En rentrant d’Aït Benhaddou, une fois la nuit tombée, on s’est offert une séance de hammam dans la médina. A chaque fois que j’ai la chance de me rendre dans un de ces lieux au Maghreb, je me sens saisi du mystère qui y règne.
On commence par se déshabiller dans une pièce faisant office de vestiaire. On dépose nos affaires à l’entrée. Le gardien les place dans une case derrière le comptoir. Il est calme. Il est presque endormi. Il nous présente deux seaux noirs usés, en plastique. On comprend qu’on doit les emporter. On garde notre caleçon, on pénètre dans la première chambre.
Les hammams se composent de trois pièces s’enfilant en gradation selon la température qui y règne. La première est sombre. Elle n’est pas très chaude mais la brume la rend opaque. On devine des silhouettes lointaines d’hommes assis à même le sol. Ils se lavent au savon, s’aspergent d’eau ou se reposent simplement. On se rend dans la troisième pièce, la plus chaude, pour y puiser l’eau qui nous servira à accomplir nos ablutions. Je ne sais pas si ceux qui s’y trouvent on remarqué notre présence inhabituelle. Il est vrai que le lieu est mal éclairé, mais lorsque les regards se croisent, il ne se passe rien de particulier, contrairement à ce qu’on connaît en rue. On dirait qu’ici, les règles sont autres. Tant en rue, la sollicitation du faciès étranger est permanente et pour n’importe quel motif, tant ici, on nous est complètement indifférent. On est traité comme des leurs. Avec neutralité, respect, silence et distance appréciable. On est désormais plus ici ce personnage susceptible de leur fournir les quelques dirhams escomptés de la journée.
Est-ce parce qu’ici ils n’ont rien à nous proposer ? Est-ce aussi dû à cette quasi nudité ambiante qui cultive la distance ? Est-ce de la pudeur ? J’ai cette impression d’être ici en coulisses. Loin des jeux et des embrouilles du dehors, c’est comme une trêve.

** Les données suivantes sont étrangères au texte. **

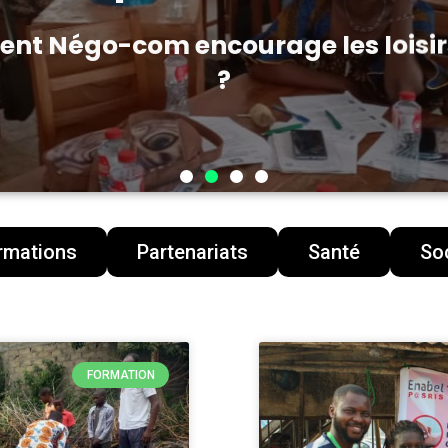
t Négo-com encourage les loisir
?
rmations
Partenariats
Santé
Soc
FORMATION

Tant pour eux, entre eux, mais aussi vis-à-vis de nous.
L’endroit semble encore assez propre, même si l’on ne distingue presque rien dans cette pénombre qui envoûte les pièces. Le sol est construit en pente légère de manière à faire écouler les eux usées dans un coin de la salle. Les hommes sont silencieux. Ils ne se parlent pas. Chacun prend soin de lui-même, à un mètre ou davantage de son autre. Il fait paisible. Seul un garçon en masse un autre vigoureusement, il a l’air de s’y connaître. Il agit avec méthode.
Un homme plus âgé puise l’eau à l’aide d’un récipient posé près des 2 bassins. Un réservoir est rempli d’eau bouillante. L’autre est glacial. Il se sert, pose le contenant, se retourne et constate notre présence. Sans un mot, il ressaisit le seau et remplit les 2 nôtres. On lui murmure un discret « choukran ». Il part je ne regarde même pas où.
On se rend directement dans la pièce intermédiaire. Assis à même le sol, on se lave à l’aide d’une brique de savon et à grands renforts d’eau. On alterne l’eau bouillante et glaciale. Je sens mon corps comme purifié par cette abondance d’eau et, petit à petit, je le perçois comme de plus en plus léger. On réitère ce rituel quelques fois, en se rendant aux bassins pour y remplir nos seaux.
La troisième pièce est torride. Il est même difficile d’y respirer aisément. La sensation qu’offre cette eau glaciale projetée par nous-mêmes sur notre peau brûlante est succulente. J’ai même envie de dire que c’est la plus agréable sensation qui puisse être. Ce passage du très chaud au très froid en déversant ce seau d’eau sur nos corps relève d’une espèce d’orgasme cutané. On passe une bonne demi-heure en ce lieu avant de regagner la sortie. On se sent apaisé et complètement nettoyé.
Les autres sont toujours aussi réservés et calmes. Ca fait plaisir de se retrouver, pour une fois, non sollicité pour tout et n’importe quoi. On se rhabille. On paie 6 dirhams au vieil homme qui siège au comptoir. Il n’a pas bougé. Il fume une cigarette discrètement, accoudé sur un tabouret de bois. En sortant, un homme nous mendie un dirham. Il est jeune et n’a pas forcément l’air d’être plus mal en point que la plupart des habitants d’ici. On lui donne son dirham. Fait-on bien d’agir ainsi ? On s’en fout ! On trace dans la médina en direction de l’hôtel. L’apaisement est total.